Deflandre wandte sich noch einmal an die Frau, die geistesabwesend auf dem Sofa saß. „Wir hätten gerne noch die Adresse von Catherines Zahnarzt, nur zur Sicherheit.“ Der Blick der Frau war jetzt teilnahmslos, sie verzichtete auf Nachfragen. Die Polizisten sollten einfach nur verschwinden. Die Metzgerin hatte eine Abneigung gegen die Staatsmacht. In diesem Moment wollte sie erst recht keine Schnüffler um sich haben. Die Frau kritzelte eilig etwas auf ein Stück Papier und reichte es dem jungen Polizisten. Deflandre packte noch eine Haarbürste aus dem Kinderzimmer in den Plastikbeutel.
„Bingo!“, flüsterte Deflandre seinem Partner ins Ohr, während der Metzger hinten ins Auto stieg. Wenn van den Berg Opfer identifizieren ließ, wurden normalerweise zunächst zahntechnische Untersuchungen angestellt. Sie hatten gegenüber DNA-Analysen den Vorteil, kostengünstig zu sein. Van den Berg schätzte vor allem, dass er die Ergebnisse deutlich schneller in die Hände bekam. Aber in diesem Fall bekamen sie auch so schnell Gewissheit. Den Zahnarzt würden sie nicht brauchen.
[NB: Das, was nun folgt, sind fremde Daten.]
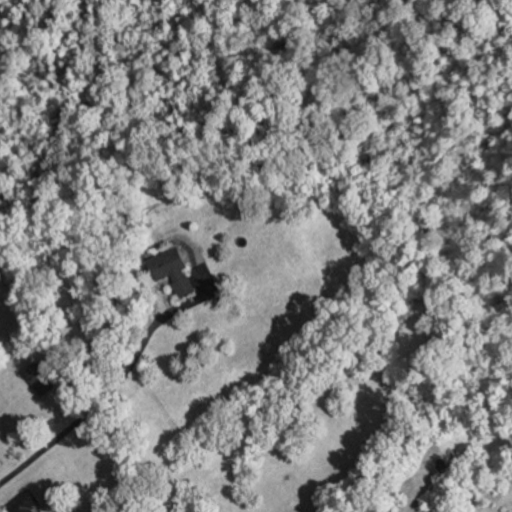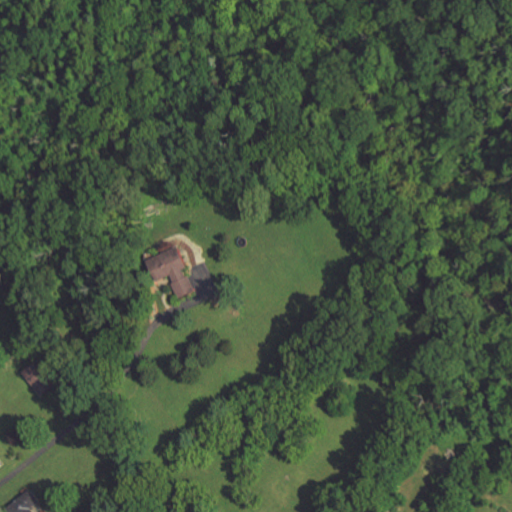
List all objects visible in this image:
building: (174, 271)
building: (40, 378)
road: (108, 392)
building: (26, 502)
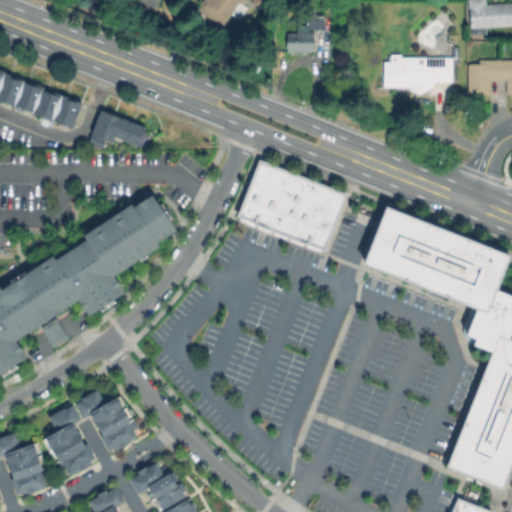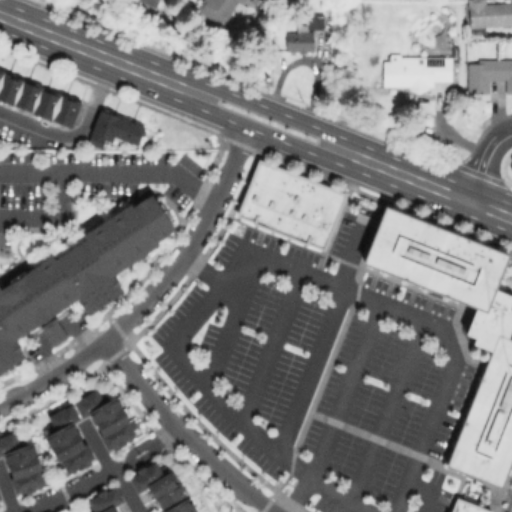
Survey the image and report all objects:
building: (147, 2)
building: (152, 2)
building: (262, 2)
building: (217, 8)
building: (219, 9)
building: (488, 13)
building: (490, 13)
building: (302, 34)
building: (305, 35)
road: (92, 52)
rooftop solar panel: (433, 64)
building: (420, 70)
building: (414, 71)
building: (488, 74)
building: (488, 75)
road: (100, 87)
building: (37, 98)
building: (37, 100)
road: (261, 105)
building: (112, 129)
road: (251, 130)
building: (117, 131)
road: (49, 132)
road: (483, 161)
road: (111, 174)
road: (397, 174)
building: (288, 204)
building: (293, 205)
road: (489, 210)
road: (50, 218)
road: (352, 256)
building: (78, 275)
building: (76, 279)
road: (152, 293)
road: (234, 318)
building: (464, 324)
building: (461, 327)
road: (273, 346)
road: (314, 372)
parking lot: (321, 372)
road: (349, 391)
road: (388, 412)
building: (109, 417)
building: (106, 418)
road: (183, 433)
building: (66, 439)
building: (68, 441)
road: (423, 450)
building: (21, 464)
building: (23, 465)
road: (110, 467)
road: (102, 475)
building: (156, 484)
road: (7, 489)
building: (162, 489)
road: (303, 495)
building: (0, 498)
building: (105, 500)
building: (105, 501)
building: (180, 506)
building: (464, 506)
building: (469, 507)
Pascal Bouvier nickte kurz, als er das Gesicht des Mädchens betrachtete. Weinend stürzte sich der Dicke auf das tote Mädchen und legte seine fleischigen Arme um sie. Im gleichen Moment packten ihn die beiden Polizisten an der Jacke und zogen ihn zurück. Sie mussten all ihre Kräfte mobilisieren, um den bulligen Mann stemmen zu können. „Das geht nicht“, rief van den Berg streng. „Herr Bouvier, ihre Tochter hat hier ein sogenanntes Brandmal. Ich nehme an, dass Catherine das vor ihrem Verschwinden noch nicht hatte“, sagte der Kommissar. „Der Fleischer verzog angewidert die Mundwinkel, als er die Stelle betrachtete. „Nein!“ Der Fleischer verlor die Kontrolle. „Das Zeichen enthält eine 8. Gibt es irgendeine Verbindung zwischen Catherine und dieser Zahl?“ „Was weiß ich?“, polterte der Metzger, dem nicht der Sinn danach stand, irgendwelche Bullen-Fragen zu beantworten.
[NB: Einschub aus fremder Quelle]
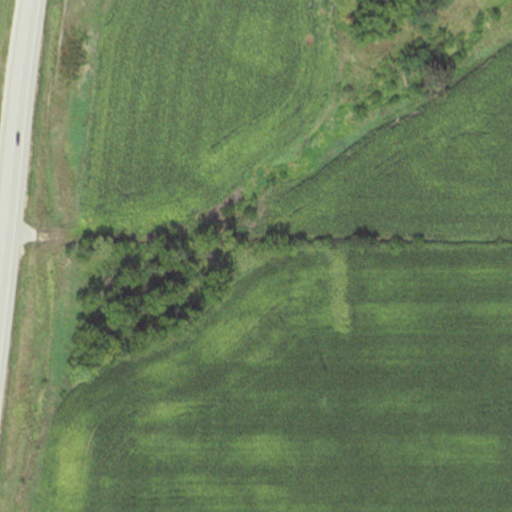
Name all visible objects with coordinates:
road: (18, 148)
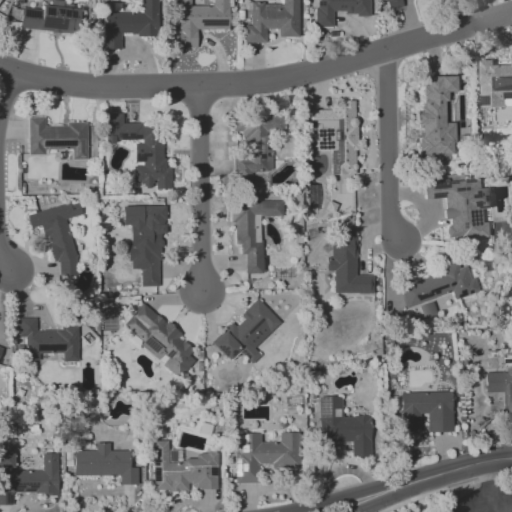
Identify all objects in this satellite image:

Den Kommissaren war klar, dass sie schlechte Karten hatten. Das Einzige, das sie bislang wussten, war die Identität der Toten. Ihr Name war Catherine Bouvier, daran gab es wenigstens keinerlei Zweifel mehr.
Der öffentliche Druck ging van den Berg bereits gehörig auf die Nerven. Die Massenmedien stürzten sich begierig auf den Fall und bombardierten die Pressestelle des Präsidiums pausenlos mit Anfragen. Wäre es nach van den Berg gegangen, dann hätte er die Ermittlungen ganz allein mit Deflandre geführt. Doch Staatsanwalt Jean Pierre Vermeulen bestand darauf, eine Sonderkommission zu bilden - der öffentliche Druck machte das unumgänglich.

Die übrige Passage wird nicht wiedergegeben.